La
ciudad de Nueva York es, una vez más, ciudad de los
encuentros, lugar mítico, pero sobre todo, espacio poético.
«Nueva York después de muerto» es el
poemario que nunca llegó a escribir Luis Rosales, y que
su autor, el poeta gaditano Antonio Hernández justifica así
en sus primeras páginas: «Luis Rosales, mi maestro,
me dijo un día, antes de dejarlo escrito, que quería
terminar su obra con una trilogía titulada Nueva York después
de muerto; también le diría Luis Rosales lo que
significaba para él la ciudad de Nueva York: «la
mecanización, el automatismo de la vida, la desigualdad entre
distintas razas, el imparable avance del mestizaje…y,
obviamente, Federico». Y, ciertamente, todo esto lo
hallamos en este singular y extraordinario poemario de Antonio
Hernández, en su voz, que no es una sino tres, unidas todas en
el dolor y la nostalgia de un pasado doloroso, en el que la sangre,
el fuego y la lluvia trepan por el aire de la ciudad de Nueva York, y
otean ese universo extraño y apasionado a la vez, en el que
habitan las paradojas, las contradicciones, luces y sombras, vida y
muerte, el todo y la nada, más allá, incluso, de la
agónica y ruidosa soledad.
Estructurado
en tres partes (libro primero, segundo y tercero), el poeta bucea en
la condición del hombre, de los poetas que hablan a través
de su voz, y es Luis Rosales, y Federico, y también él
mismo, Antonio Hernández, que vive y se desvive en cada uno de
ellos, y es luz y dolorosa espina que se clava en la carne de los
nombres y la palabra, y es luto y sequedad, y plegaria:
«Oremos
pues porque el hombre no pueda
prescindir
de ser amado, ya que
solo
el amado ama, roguemos
por
su copa llena, por su frutero colmado,
por
ese abrazo que no llega a ahogar
y
porque la ojerosa envidia no tenga alojamiento
en
nuestra casa».
Rosales
y Federico están vivos, nunca murieron, porque laten aún
sus corazones en cada verso de Antonio: «LUIS ROSALES CAMACHO,
DE GRANADA, / ya en Nueva York, después de muerto. / ¿Después
de muerto quién, él, Federico, / Nueva York muerta? /
Nunca llegó a decírmelo.
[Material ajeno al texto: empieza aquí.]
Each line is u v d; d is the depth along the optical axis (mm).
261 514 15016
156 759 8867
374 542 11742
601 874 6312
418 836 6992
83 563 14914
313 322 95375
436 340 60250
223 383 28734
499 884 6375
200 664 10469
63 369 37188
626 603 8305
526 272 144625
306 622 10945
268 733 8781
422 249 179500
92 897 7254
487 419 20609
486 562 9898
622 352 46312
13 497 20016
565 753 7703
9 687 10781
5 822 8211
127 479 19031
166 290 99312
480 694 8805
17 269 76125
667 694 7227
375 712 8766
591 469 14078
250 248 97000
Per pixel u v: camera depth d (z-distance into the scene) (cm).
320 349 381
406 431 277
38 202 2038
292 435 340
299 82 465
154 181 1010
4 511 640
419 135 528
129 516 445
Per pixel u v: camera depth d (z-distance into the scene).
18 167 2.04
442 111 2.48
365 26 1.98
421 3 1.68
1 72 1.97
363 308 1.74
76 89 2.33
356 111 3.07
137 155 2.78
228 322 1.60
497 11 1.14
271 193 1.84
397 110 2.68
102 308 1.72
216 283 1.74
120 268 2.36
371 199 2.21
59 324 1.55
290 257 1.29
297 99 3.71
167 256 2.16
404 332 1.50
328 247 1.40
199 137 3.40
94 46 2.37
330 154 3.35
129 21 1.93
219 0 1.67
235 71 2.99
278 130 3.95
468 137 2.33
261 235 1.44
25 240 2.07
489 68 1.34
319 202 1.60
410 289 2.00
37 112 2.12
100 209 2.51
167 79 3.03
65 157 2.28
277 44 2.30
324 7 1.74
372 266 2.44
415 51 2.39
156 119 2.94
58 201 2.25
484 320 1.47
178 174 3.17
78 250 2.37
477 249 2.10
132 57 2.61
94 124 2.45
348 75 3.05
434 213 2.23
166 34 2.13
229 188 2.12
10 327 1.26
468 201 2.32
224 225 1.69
Lorca está vivo y él
está vivo…».
Pero
el poeta es también hombre, y sabe que la vida es un segundo,
que no bastan las manos, que es alma el ser entero. Por eso recorre
la historia del mundo y de la literatura y de quienes ejercieron de
poetas y filósofos. A través de sus ojos veremos

«En
Central Park llorar a un niño seguramente pobre / lágrimas
de mocos como casi todos los niños españoles / en la
posguerra.»; nos hablará de que «Los yankis más
rupestres / creen aún que el comunismo acecha, / que lo ha
importado un negro, / un error democrático…»,
insistirá en «hablar seriamente, muy seriamente»,
nombrará en los nombres la poesía total, la misma que
persiguió hasta la extenuación su maestro Rosales, «por
eso ahora vamos a hablar / como siempre de poesía / -la poesía
es la máscara / que nos descubre-», y en esa búsqueda
de la poesía total se hallará así mismo, al
poeta que canta y llora en los atardeceres, junto al Darro y Sierra
Nevada o la Alambra, y se le irá un suspiro ¡Ay,
Granada!, la del Rosales calumniado y la del Federico fusilado,
Granada con sabor a odio y sangre.
Título:
Nueva York después de muerto
Autor:
Antonio Hernández
Edita:
Calambur (Madrid, 2013) 16 €
En
los ojos del poeta otros ojos se miran en el lecho de muerte: «Abrió
un ojo sonriente, como / quien no quiere tratos con el luto. / Y al
volver a cerrarlo presentimos, / unificados por la voz del alma, /
que algo acababa de estrenarse / arriba, en las estrellas».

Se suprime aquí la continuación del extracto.